And just in case it's not clear. When you as a developer start off building something fresh, (aka not making legacy software work), you should probably not base yourself on AADDS being what drives your authentication components.
More info:
https://docs.microsoft.com/en-us/azure/active-directory-domain-services/
Azure AD B2X
If you're feeling a little bit creative you can probably come up with scenarios of your own where you wonder which bucket these fit into. So, I created my own acronym for this. You can't actually sign up for an Azure AD B2X service :)
Maybe you have both business and consumer customers. You could have a selection when registering allowing the user to choose between a business or a consumer identity.
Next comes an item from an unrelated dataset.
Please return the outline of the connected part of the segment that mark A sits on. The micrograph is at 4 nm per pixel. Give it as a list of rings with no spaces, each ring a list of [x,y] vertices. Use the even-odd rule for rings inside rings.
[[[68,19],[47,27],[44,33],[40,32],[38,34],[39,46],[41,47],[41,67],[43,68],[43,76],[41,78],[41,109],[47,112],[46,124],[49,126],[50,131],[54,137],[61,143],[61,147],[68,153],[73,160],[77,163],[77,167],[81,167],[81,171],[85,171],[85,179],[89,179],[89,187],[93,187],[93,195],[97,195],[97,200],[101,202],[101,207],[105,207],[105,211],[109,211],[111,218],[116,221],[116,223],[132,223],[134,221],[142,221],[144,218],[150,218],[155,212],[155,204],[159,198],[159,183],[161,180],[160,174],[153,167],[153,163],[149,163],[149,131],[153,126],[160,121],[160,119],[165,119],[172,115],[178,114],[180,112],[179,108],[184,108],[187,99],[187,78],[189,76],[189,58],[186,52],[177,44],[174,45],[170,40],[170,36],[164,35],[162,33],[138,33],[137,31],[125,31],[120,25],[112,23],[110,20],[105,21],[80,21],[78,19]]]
On the back-end you would trigger either a flow based on multi-tenant AAD integration, or a B2C flow based on the choices.
Maybe you have business customers, but you want them to sign in with social identities. This is a bit more tricky, and would possibly require an amount of effort depending on what you want to do once they have logged in. You might need to employ claims, and an additional interface for mapping attributes to a company entity.
You get my point. There are things that do not easily map to these features, but by either building on top of, or combining these you can cover a lot of ground. With a bit of luck it will be less work than implementing everything from scratch yourself.
This really is just skimming the bits swimming on top of the AAD Alphabet Soup, but if you dig deeper it should still keep you occupied for a while.
Have a scenario you don't know how to approach? Shout out below in the comments. (Which also applies if you have a killer approach others should be aware of.)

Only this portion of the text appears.